Fawn Township is a township in Allegheny County, Pennsylvania, United States. The population was 2,193 at the 2020 census. The township derives its name either directly after Fahan, County Donegal, Ireland, by Irish settlers of which 'fawn' is the phonetic pronunciation, or indirectly from the York County township of that name with name origin. According to the township itself, Fawn Township derived its name from its parent township, Deer Township, from which it was formed March 28, 1858.

==Geography==
According to the United States Census Bureau, the township has a total area of 12.9 sqmi, all land.

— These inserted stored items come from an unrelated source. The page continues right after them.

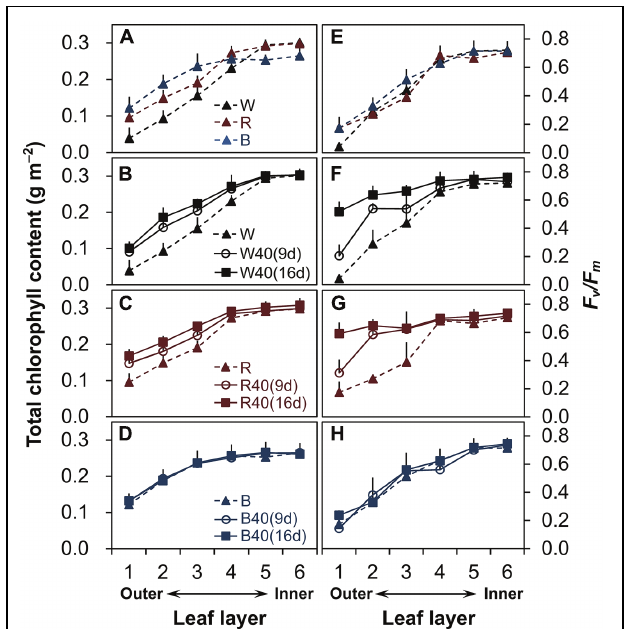
FIGURE 2 | Total chlorophyll content (A–D) and maximum quantum yield ( F v / F m ) (E–H) in lettuce leaves from the six layers of leaves in plants grown under downward lighting by white (W), red (R), or blue (B) LEDs, without or with supplemental upward lighting for 9 days (“9d”) or 16 days (“16d”) at 40 µ mol m − 2 s − 1 PPFD. Data represent means ± SD ( n = 3 to 5). (A,E) No supplemental upward lighting. (B–D,F–H) Same downward lighting as in (A) , but with supplemental (B,F) white, (C,G) red, or (D,H) blue upward lighting.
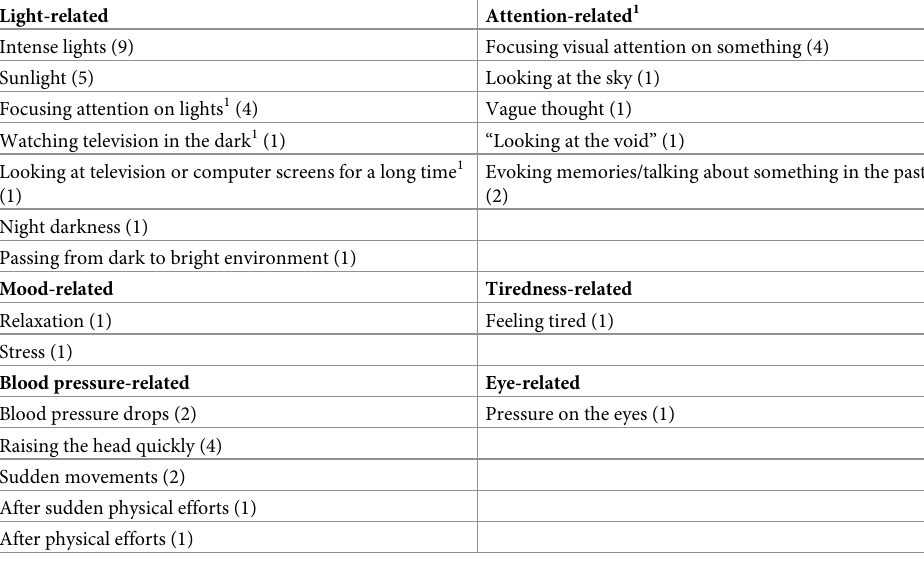
Table 6. Triggers of visual snow (Study 2; N = 35): Number of participants reporting particular types of triggers is indicated in parentheses (some participants reported more than one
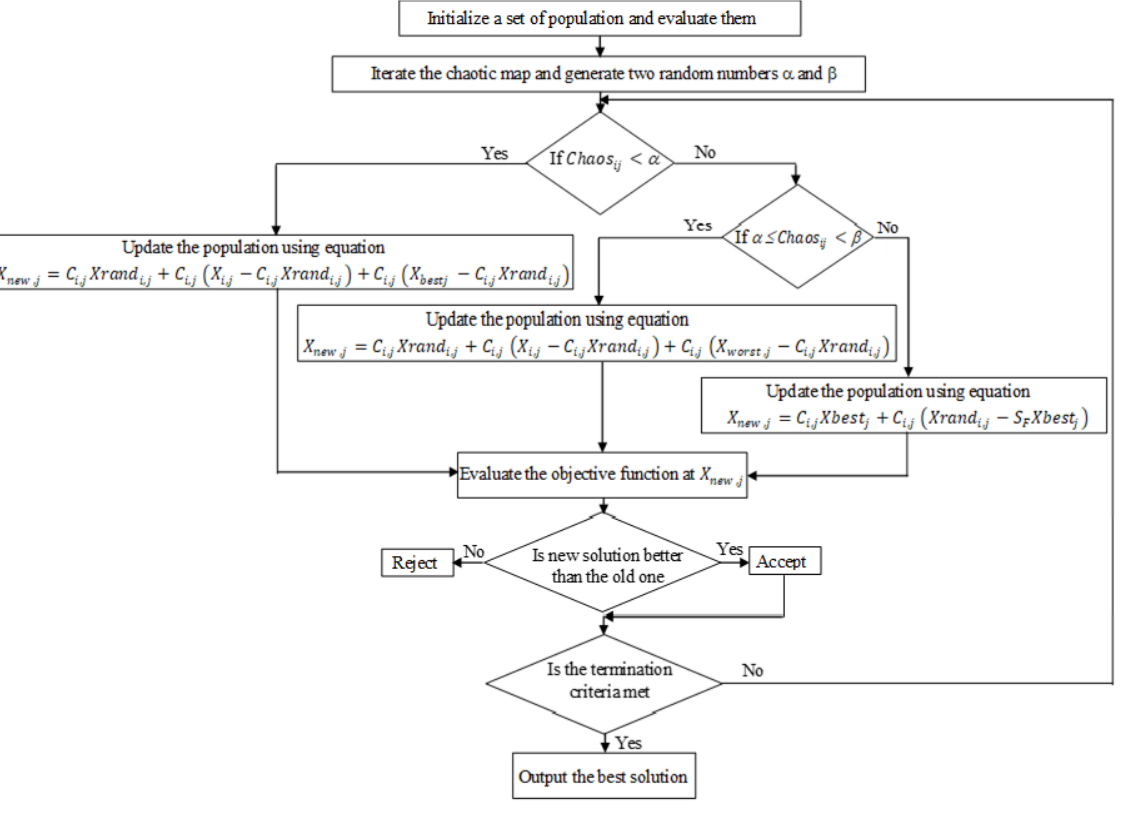
Figure 6. C-JAYA flowchart.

===Surrounding neighborhoods===
Fawn Township has five borders: with Buffalo Township in Butler County to the north, Harrison Township to the east, Tarentum to the south, Frazer Township to the southwest and West Deer Township to the west.

===Streams===
- Bull Creek runs through Fawn Township.
- McDowell Run joins Bull Creek near the intersection of Bull Creek Road and Howes Run Road in Fawn Township.
- Lardintown Run joins Bull Creek near the intersection of Bull Creek Road and Lardintown Road in Fawn Township.
- Little Bull Creek runs through Fawn Township.

==Government and politics==

Presidential elections results
| Year | Republican | Democratic | Third parties |
|---|---|---|---|
| 2020 | 68% 873 | 30% 394 | 0.9% 12 |
| 2016 | 67% 710 | 29% 304 | 4% 48 |
| 2012 | 63% 639 | 36% 371 | 1% 16 |

==History==
An underground coal mine operated in the vicinity beginning in 1850. After it closed, a coal mining museum was built at the site.

==Demographics==

As of the 2000 census, there were 2,504 people, 985 households, and 750 families residing in the township. The population density was 193.8 PD/sqmi. There were 1,031 housing units at an average density of 79.8 /sqmi. The racial makeup of the township was 98.72% White, 0.20% African American, 0.04% Native American, 0.68% Asian, 0.04% Pacific Islander, 0.08% from other races, and 0.24% from two or more races. Hispanic or Latino of any race were 0.24% of the population.

Ancestry was reported as 27% German, 13% Irish, 11% Slovak and 10% Polish.

There were 985 households, out of which 29.8% had children under the age of 18 living with them, 65.5% were married couples living together, 7.2% had a female householder with no husband present, and 23.8% were non-families. 20.6% of all households were made up of individuals, and 10.1% had someone living alone who was 65 years of age or older. The average household size was 2.53 and the average family size was 2.93.

Fawn's population distribution by age was 21.0% under the age of 18, 6.5% from 18 to 24, 28.4% from 25 to 44, 26.6% from 45 to 64, and 17.6% aged 65 years or older. The median age was 42 years. For every 100 females, there were 101.4 males. For every 100 females age 18 and over, there were 99.8 males.

The median income for a household in the township was $37,102, and the median income for a family was $45,114. Males had a median income of $38,884 versus $22,041 for females. The per capita income for the township was $18,566. About 4.6% of families and 6.4% of the population were below the poverty line, including 5.8% of those under age 18 and 10.1% of those age 65 or over.

Historical population
| Census | Pop. | Note | %± |
| 1970 | 3,167 |  | — |
| 1980 | 2,899 |  | −8.5% |
| 1990 | 2,712 |  | −6.5% |
| 2000 | 2,504 |  | −7.7% |
| 2010 | 2,376 |  | −5.1% |
| 2020 | 2,193 |  | −7.7% |
| 2024 (est.) | 2,124 |  | −3.1% |
U.S. Decennial Census

==Education==
Fawn Township is within the Highlands School District, which operates Fawn Primary Center (K–2), formerly Fawn Elementary School (K–5), along Ridge Road. The mailing address for the school is Natrona Heights.

==Usage in popular culture==

The film Knightriders (1981) by George A. Romero, starring Ed Harris, used scenes shot in Fawn Township (1980) for the movie.

My Bloody Valentine 3D (2009) was filmed on location at the Fawn Tavern on Bull Creek Road and The Tour Ed Mine on Ridge Road.